WELCOME TO THUNDERMIST
Thundermist Health Center is a community health center that has been serving Woonsocket, West Warwick, and South County for more than 55 years.
Thundermist Health Center is a nonprofit, federally qualified community health center. Founded more than 55 years ago, we now serve more than 63,000 patients—or 1 in 18 Rhode Islanders.
In 1969, a few dedicated individuals realized Woonsocket needed a place to provide quality healthcare to the people who need it most. What started with a handful of individuals volunteering their time out of a public housing complex became a full-fledged health center just few years later and continued to evolve to meet the needs of the community.
Over the last two-plus decades, Thundermist has continued to grow and innovate to meet the needs of the communities we serve. Here are some of our highlights and milestones:
- 2001: Thundermist merges with the Health Center of South County.
- 2005: We renovate an old warehouse in Woonsocket into a flagship health center.
- 2011: Thundermist opens the state’s first health center site fully designed as a patient-centered medical home, converting an old mill building in West Warwick. We become the first Rhode Island community health center to achieve patient-centered medical home accreditation from the National Committee for Quality Assurance.

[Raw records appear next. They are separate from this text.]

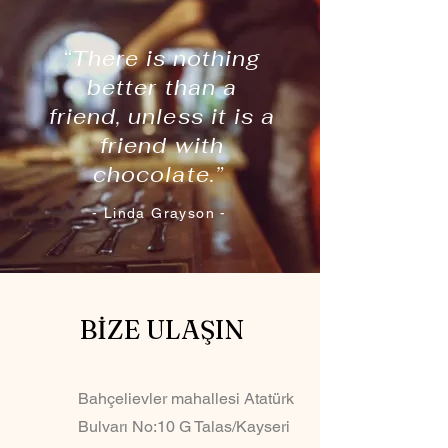
“There is nothing
better than a
friend, unless it is a
friend with
chocolate.”
- Linda Grayson -
BİZE ULAŞIN
Bahçelievler mahallesi Atatürk
Bulvarı No:10 G Talas/Kayseri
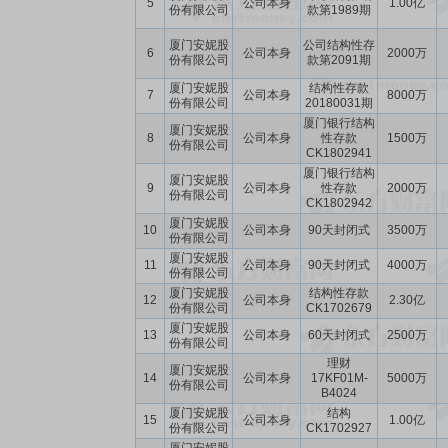
5
公司本身
1.00亿
份有限公司
款第1989期
厦门安妮股
公司结构性存
6
公司本身
2000万
份有限公司
款第2091期
厦门安妮股
结构性存款
7
公司本身
8000万
份有限公司
20180031期
厦门银行结构
厦门安妮股
8
公司本身
性存款
1500万
份有限公司
CK1802941
厦门银行结构
厦门安妮股
9
公司本身
性存款
2000万
份有限公司
CK1802942
厦门安妮股
10
公司本身
90天封闭式
3500万
份有限公司
厦门安妮股
11
公司本身
90天封闭式
4000万
份有限公司
厦门安妮股
结构性存款
12
公司本身
2.30亿
份有限公司
CK1702679
厦门安妮股
13
公司本身
60天封闭式
2500万
份有限公司
理财
厦门安妮股
14
公司本身
17KF01M-
5000万
份有限公司
B4024
厦门安妮股
结构
15
公司本身
1.00亿
份有限公司
CK1702927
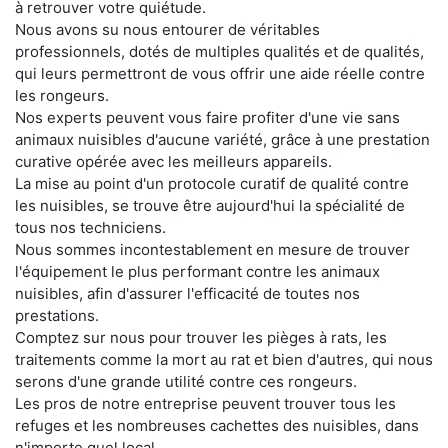
à retrouver votre quiétude.
Nous avons su nous entourer de véritables
professionnels, dotés de multiples qualités et de qualités,
qui leurs permettront de vous offrir une aide réelle contre
les rongeurs.
Nos experts peuvent vous faire profiter d'une vie sans
animaux nuisibles d'aucune variété, grâce à une prestation
curative opérée avec les meilleurs appareils.
La mise au point d'un protocole curatif de qualité contre
les nuisibles, se trouve être aujourd'hui la spécialité de
tous nos techniciens.
Nous sommes incontestablement en mesure de trouver
l'équipement le plus performant contre les animaux
nuisibles, afin d'assurer l'efficacité de toutes nos
prestations.
Comptez sur nous pour trouver les pièges à rats, les
traitements comme la mort au rat et bien d'autres, qui nous
serons d'une grande utilité contre ces rongeurs.
Les pros de notre entreprise peuvent trouver tous les
refuges et les nombreuses cachettes des nuisibles, dans
n'importe quel local.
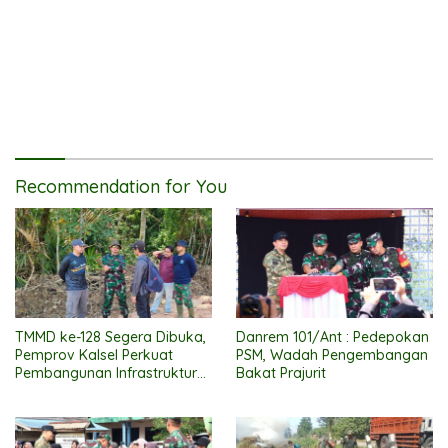
Recommendation for You
TMMD ke-128 Segera Dibuka,
Danrem 101/Ant : Pedepokan
Pemprov Kalsel Perkuat
PSM, Wadah Pengembangan
Pembangunan Infrastruktur
Bakat Prajurit
Perdesaan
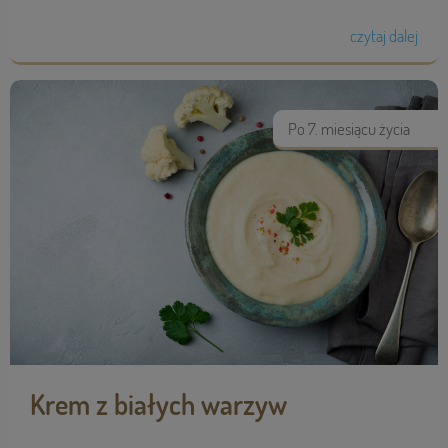
czytaj dalej
Po 7. miesiącu życia
Krem z białych warzyw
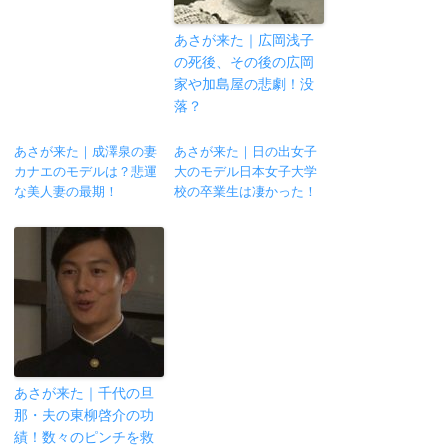
あさが来た｜広岡浅子
の死後、その後の広岡
家や加島屋の悲劇！没
落？
あさが来た｜成澤泉の妻
あさが来た｜日の出女子
カナエのモデルは？悲運
大のモデル日本女子大学
な美人妻の最期！
校の卒業生は凄かった！
あさが来た｜千代の旦
那・夫の東柳啓介の功
績！数々のピンチを救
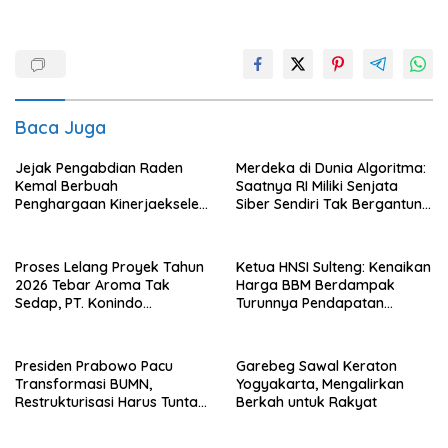
Baca Juga
Jejak Pengabdian Raden
Merdeka di Dunia Algoritma:
Kemal Berbuah
Saatnya RI Miliki Senjata
Penghargaan Kinerjaekselen
Siber Sendiri Tak Bergantung
Award II 2026
dengan Asing.
Proses Lelang Proyek Tahun
Ketua HNSI Sulteng: Kenaikan
2026 Tebar Aroma Tak
Harga BBM Berdampak
Sedap, PT. Konindo
Turunnya Pendapatan
Panorama Surati Pokja
Nelayan Secara Signifikan
Flotim
Presiden Prabowo Pacu
Garebeg Sawal Keraton
Transformasi BUMN,
Yogyakarta, Mengalirkan
Restrukturisasi Harus Tuntas
Berkah untuk Rakyat
Tahun Ini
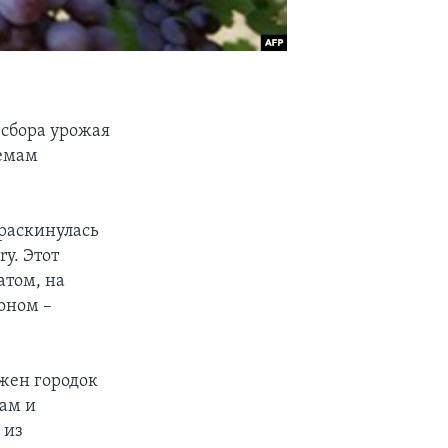
 сбора урожая
ъемам
 раскинулась
ry. Этот
атом, на
оном –
ожен городок
ам и
 из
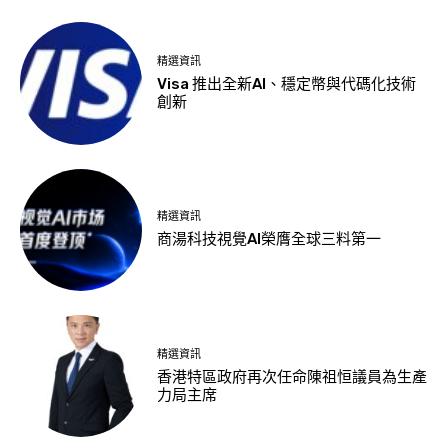
精選資訊
Visa 推出全新AI、穩定幣與代碼化技術
創新
精選資訊
商湯科技視覺AI榮膺全球三料第一
精選資訊
香港特區政府再次任命陳祖恒議員為生產
力局主席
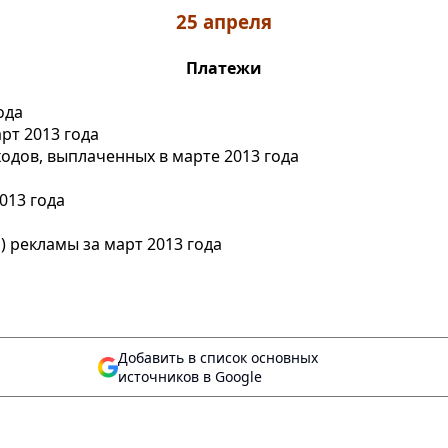
25 апреля
Платежи
ода
рт 2013 года
ходов, выплаченных в марте 2013 года
013 года
 рекламы за март 2013 года
Добавить в список основных
источников в Google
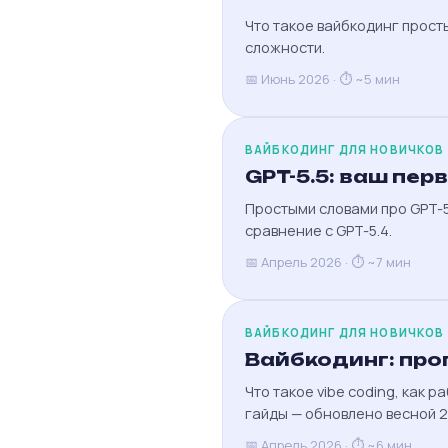
Что такое вайбкодинг прост
сложности.
📅 Июнь 2026 · ⏱ ~5 мин
ВАЙБКОДИНГ ДЛЯ НОВИЧКОВ
GPT-5.5: ваш пе
Простыми словами про GPT-5
сравнение с GPT-5.4.
📅 Апрель 2026 · ⏱ ~7 мин
ВАЙБКОДИНГ ДЛЯ НОВИЧКОВ
Вайбкодинг: про
Что такое vibe coding, как р
гайды — обновлено весной 2
📅 Апрель 2026 · ⏱ ~6 мин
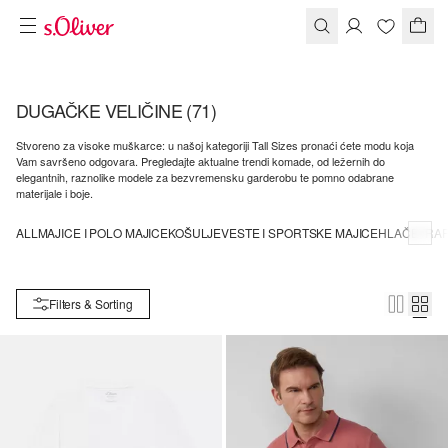
DUGAČKE VELIČINE
(71)
Stvoreno za visoke muškarce: u našoj kategoriji Tall Sizes pronaći ćete modu koja
Vam savršeno odgovara. Pregledajte aktualne trendi komade, od ležernih do
elegantnih, raznolike modele za bezvremensku garderobu te pomno odabrane
materijale i boje.
ALL
MAJICE I POLO MAJICE
KOŠULJE
VESTE I SPORTSKE MAJICE
HLAČE
TRA
Filters & Sorting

- 2015: We open our newest facility in Wakefield, which expands capacity to serve area medical, dental, and behavioral health patients by more than 30%.
- 2017-18: Woonsocket and West Warwick facilities expand to serve more patients.
- 2020-21: During the height of the COVID-19 pandemic, we played an instrumental role in responding to our patients’ needs, including setting up drive-through respiratory clinics and spearheading vaccination efforts for low-income and underserved communities.
- 2022: We acquire South County Pediatrics and expand services for children and families in that area.
- 2023: We transform a long-vacant building in the heart of West Warwick into a state-of-the-art dental clinic. The same year, we worked with partners throughout the state to launch an innovative medical respite program that provides unhoused individuals with housing and support services so they can recover from surgery.
- 2025: We launch a mobile care unit (known as “Rolling Thunder”) to bring medical and behavioral health services to some of the hardest-to-reach patients at community partner locations across the state.